Baş Boyun Kanserlerinde Primer Dokuve Tedavi Sonrası Nüks/Refrakter Dokuda pd-lı ve Vista Ekspresyon Düzeyinin Karşılaştırılması


Tezin Türü: Tıpta Uzmanlık

Tezin Yürütüldüğü Kurum: Gazi Üniversitesi, Sağlık Bilimleri Enstitüsü, İç Hatalıkları Anabilim Dalı, Türkiye

Tezin Onay Tarihi: 2021

Tezin Dili: Türkçe

Öğrenci: Görkem YAZICI ŞENER

Danışman: Ozan Yazıcı

Özet:

PD-L1 ve VISTA ekspresyonu baş boyun kanserleri dahil birçok tümörde gösterilmiştir. Normal dokularda otoimmünite, immün tolerans, immün eliminasyon, inflamasyon gelişiminde sorumlu olan bu moleküllerin tümöral dokuda immün sistemden kaçış, progresyon ve tedavi yanıtında rol oynadığı düşünülmektedir. Bu moleküller tedavi yanıtını öngörmede ve immün kontrol nokta inhibitörlerinin tedavide konumlandırılmasında potansiyel belirteç olarak görülmektedir. Bu çalışmada radyoterapi ve kemoradyoterapinin PD-L1 ve VISTA ekspresyonu üzerine etkilerinin araştırılması amaçlanmıştır.
Çalışmaya larinks, oral kavite ve hipofarinks kanseri ile takipli toplam 47 hasta dahil edildi. Çalışmada tanı anı primer biyopsi ile cerrahi olup adjuvan radyoterapi/kemoradyoterapi alan hastalarda nüks doku ya da definitif kemoradyoterapi alan hastalarda refrakter doku biyopsileri arasındaki PD-L1 ve VISTA ekspresyonları karşılaştırıldı. Biyopsi preparatları immünhistokimyasal olarak incelendi.
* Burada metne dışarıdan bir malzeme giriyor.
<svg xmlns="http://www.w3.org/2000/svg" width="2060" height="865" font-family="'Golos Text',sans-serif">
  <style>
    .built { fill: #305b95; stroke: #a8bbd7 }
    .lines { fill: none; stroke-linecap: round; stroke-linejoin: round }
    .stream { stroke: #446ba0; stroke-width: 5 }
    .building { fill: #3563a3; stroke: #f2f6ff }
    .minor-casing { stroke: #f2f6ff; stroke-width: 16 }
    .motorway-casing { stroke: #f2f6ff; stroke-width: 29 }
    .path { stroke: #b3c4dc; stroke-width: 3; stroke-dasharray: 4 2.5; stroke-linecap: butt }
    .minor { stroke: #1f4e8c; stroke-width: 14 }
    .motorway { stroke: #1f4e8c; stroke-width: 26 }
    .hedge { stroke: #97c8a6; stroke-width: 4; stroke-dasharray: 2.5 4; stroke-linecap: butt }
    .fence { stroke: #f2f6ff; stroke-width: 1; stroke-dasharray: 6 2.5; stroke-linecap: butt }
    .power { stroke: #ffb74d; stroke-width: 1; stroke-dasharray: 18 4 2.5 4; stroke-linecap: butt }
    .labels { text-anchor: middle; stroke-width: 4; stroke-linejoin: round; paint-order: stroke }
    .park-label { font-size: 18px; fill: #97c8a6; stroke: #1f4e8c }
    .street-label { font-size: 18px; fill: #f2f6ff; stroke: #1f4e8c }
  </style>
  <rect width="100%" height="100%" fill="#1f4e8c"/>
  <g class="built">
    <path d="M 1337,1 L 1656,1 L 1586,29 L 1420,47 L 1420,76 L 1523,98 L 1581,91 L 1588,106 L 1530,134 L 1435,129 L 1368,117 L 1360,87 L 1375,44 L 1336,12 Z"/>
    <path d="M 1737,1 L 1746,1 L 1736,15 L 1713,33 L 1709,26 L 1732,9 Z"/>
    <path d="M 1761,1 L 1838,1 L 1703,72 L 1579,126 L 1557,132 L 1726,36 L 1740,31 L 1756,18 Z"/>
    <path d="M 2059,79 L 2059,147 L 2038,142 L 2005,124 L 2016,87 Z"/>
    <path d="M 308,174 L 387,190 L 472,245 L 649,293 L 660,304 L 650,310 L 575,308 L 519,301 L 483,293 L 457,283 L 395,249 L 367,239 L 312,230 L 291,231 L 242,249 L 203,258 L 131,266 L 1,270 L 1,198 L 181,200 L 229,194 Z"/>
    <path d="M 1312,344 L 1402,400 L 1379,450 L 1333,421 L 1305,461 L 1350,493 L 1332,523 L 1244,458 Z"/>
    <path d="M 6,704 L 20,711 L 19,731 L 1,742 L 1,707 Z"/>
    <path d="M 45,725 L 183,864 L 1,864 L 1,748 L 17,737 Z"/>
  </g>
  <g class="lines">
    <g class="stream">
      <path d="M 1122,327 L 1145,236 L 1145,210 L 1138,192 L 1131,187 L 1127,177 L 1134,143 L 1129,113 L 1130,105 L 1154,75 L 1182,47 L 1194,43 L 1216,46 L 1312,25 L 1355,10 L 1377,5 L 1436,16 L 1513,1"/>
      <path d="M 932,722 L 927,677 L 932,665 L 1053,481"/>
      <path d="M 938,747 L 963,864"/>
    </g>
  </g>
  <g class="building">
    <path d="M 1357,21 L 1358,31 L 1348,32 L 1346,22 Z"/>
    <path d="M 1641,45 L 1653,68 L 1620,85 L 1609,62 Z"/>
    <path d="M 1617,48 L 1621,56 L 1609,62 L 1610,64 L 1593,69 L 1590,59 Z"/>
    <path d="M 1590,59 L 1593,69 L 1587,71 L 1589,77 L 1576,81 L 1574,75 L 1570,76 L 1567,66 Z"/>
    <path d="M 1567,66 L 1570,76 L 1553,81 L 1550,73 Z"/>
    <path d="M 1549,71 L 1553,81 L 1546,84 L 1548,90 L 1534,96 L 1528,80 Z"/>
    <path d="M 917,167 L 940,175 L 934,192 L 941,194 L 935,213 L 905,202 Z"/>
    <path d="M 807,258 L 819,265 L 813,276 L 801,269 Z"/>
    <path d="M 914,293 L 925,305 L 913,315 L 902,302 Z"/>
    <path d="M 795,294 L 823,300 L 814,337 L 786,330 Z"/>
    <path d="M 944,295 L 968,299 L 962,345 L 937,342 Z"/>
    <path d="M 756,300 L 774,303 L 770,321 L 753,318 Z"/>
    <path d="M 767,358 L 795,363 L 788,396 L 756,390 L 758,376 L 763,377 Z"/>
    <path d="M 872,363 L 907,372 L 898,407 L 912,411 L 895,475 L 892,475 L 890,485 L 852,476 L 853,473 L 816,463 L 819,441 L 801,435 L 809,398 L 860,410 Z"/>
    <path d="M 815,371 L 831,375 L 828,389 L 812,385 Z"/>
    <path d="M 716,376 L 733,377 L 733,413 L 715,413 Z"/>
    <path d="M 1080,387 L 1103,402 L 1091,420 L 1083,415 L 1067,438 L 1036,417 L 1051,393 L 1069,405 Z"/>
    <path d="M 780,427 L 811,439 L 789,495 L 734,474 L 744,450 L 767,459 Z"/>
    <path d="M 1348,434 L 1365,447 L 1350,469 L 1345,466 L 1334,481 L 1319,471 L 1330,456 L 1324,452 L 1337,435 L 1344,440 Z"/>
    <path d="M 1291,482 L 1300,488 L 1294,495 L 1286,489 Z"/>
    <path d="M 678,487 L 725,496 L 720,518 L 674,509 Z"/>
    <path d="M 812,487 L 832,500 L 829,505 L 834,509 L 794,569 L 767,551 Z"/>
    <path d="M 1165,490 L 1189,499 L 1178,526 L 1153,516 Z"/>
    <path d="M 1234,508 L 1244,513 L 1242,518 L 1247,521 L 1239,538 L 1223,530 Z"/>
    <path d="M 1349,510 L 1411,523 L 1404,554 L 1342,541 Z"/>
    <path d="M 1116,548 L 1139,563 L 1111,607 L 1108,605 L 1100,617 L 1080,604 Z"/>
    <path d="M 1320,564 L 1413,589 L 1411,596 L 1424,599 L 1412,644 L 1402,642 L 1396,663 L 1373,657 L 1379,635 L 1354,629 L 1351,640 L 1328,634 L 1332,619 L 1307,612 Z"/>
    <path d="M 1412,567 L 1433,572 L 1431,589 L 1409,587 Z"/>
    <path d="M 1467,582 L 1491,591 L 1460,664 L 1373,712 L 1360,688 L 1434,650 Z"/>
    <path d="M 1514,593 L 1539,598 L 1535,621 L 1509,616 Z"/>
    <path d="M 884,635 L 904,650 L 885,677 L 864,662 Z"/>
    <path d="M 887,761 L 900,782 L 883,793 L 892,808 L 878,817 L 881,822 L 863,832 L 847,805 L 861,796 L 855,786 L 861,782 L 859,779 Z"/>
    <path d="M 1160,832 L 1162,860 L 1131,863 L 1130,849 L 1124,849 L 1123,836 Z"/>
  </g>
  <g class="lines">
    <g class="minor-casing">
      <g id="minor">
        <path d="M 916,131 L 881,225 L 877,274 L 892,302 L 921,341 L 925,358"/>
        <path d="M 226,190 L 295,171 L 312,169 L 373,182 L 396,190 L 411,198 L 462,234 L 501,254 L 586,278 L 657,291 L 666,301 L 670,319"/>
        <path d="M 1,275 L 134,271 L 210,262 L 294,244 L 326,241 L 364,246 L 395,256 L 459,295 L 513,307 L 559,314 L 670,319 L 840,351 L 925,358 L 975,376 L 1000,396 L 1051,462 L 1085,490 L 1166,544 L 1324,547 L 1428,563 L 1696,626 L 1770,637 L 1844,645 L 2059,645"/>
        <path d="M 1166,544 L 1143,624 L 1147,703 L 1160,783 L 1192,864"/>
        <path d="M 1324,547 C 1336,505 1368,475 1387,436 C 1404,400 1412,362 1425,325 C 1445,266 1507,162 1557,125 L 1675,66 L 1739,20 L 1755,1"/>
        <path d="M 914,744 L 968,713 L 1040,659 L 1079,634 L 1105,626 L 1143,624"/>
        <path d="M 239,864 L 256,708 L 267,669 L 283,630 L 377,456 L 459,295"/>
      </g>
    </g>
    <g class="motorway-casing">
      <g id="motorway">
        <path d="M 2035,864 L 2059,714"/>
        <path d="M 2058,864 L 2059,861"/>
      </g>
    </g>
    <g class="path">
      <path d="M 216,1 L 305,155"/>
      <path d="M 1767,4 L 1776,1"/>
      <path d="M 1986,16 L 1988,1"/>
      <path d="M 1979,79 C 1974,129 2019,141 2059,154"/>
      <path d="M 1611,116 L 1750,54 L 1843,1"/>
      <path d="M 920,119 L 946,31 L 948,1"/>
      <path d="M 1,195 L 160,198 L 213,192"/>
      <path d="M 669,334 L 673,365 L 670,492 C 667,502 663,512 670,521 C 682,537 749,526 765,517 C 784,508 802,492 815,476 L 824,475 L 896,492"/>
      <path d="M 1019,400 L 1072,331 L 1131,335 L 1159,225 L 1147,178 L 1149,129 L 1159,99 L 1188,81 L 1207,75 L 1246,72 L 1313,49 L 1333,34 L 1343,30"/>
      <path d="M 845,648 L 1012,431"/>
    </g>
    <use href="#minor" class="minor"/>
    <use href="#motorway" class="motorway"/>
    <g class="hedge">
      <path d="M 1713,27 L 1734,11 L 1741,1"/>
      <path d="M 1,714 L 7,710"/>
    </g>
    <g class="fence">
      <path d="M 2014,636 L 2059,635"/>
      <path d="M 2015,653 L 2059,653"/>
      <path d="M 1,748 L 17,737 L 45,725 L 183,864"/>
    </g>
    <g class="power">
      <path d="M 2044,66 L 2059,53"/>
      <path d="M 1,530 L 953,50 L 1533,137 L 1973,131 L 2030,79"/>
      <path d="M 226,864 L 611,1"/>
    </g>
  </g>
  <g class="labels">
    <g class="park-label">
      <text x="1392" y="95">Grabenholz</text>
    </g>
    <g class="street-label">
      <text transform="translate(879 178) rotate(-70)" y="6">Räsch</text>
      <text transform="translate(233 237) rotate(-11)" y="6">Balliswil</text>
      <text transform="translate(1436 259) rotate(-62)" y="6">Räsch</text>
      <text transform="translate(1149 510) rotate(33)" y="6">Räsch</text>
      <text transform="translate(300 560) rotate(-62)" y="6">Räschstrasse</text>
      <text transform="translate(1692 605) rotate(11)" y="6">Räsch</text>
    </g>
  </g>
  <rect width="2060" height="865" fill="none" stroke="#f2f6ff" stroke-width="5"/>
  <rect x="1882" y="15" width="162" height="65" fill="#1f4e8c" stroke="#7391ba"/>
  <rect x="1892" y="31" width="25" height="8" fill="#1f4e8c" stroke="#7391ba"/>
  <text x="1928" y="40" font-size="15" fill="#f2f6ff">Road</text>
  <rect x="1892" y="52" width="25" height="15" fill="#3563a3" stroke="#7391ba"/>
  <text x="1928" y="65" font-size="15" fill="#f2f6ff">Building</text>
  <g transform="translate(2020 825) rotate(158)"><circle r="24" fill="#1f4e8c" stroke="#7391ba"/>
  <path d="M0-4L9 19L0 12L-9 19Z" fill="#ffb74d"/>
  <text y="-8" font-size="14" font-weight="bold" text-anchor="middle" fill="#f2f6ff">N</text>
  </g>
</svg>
PD-L1 ekspresyonu TPS ile VISTA ekspresyonu IC ile değerlendirildi.
Çalışmamızın sonuçlarında baş boyun kanserinde radyoterapi/ kemoradyoterapi ile PD-L1 ve VISTA ekspresyon düzeyinin değişmediği görüldü (PD-L1 p=0,542; VISTA p=0,425). İlk biyopsi PD-L1 ve VISTA ekspresyonu klinik lenf nodu pozitif hastalarda nod negatif hastalara göre istatistiksel olarak anlamlı yüksek bulundu (PD-L1 p=0,038; VISTA p=0,018). PD-L1 ve VISTA ekspresyonu arasında pozitif korelasyon bulundu (p<0,001; r=0,560). İlk biyopsi PD-L1 ve VISTA ekspresyonu ile hastalıksız sağkalım arasında anlamlı istatistiksel ilişki bulunmadı (PD-L1 p=0,568; VISTA p=0,842). İlk ve ikinci biyopsi PD-L1 ekspresyonu ile genel sağkalım arasında anlamlı ilişkili görülmedi (ilk biyopsi PD-L1 p=0,725; ikinci biyopsi PD-L1 p=0,443). İlk biyopsi VISTA ekspresyonu %1’in üzerinde olan hastaların genel sağkalımı %1’in altında olanlara göre anlamlı kısa olarak bulundu (p=0,048). İkinci biyopsi VISTA ekspresyonu ile genel sağkalım arasında anlamlı ilişki görülmedi (p=0,212).
Sonuç olarak radyoterapi veya kemoradyoterapi ile PD-L1 ve VISTA ekspresyonunun değişmediği gösterildi. Radyoterapi ve kemoterapinin oluşturduğu immün yanıtın net olarak ortaya konulması tedavide immünoterapinin konumlandırılmasında kritik önem taşımaktadır. PD-L1 ve VISTA ekspresyonunun tedavi ile ilişkisini değerlendiren daha geniş çaplı çalışmalara ihtiyaç duyulmaktadır.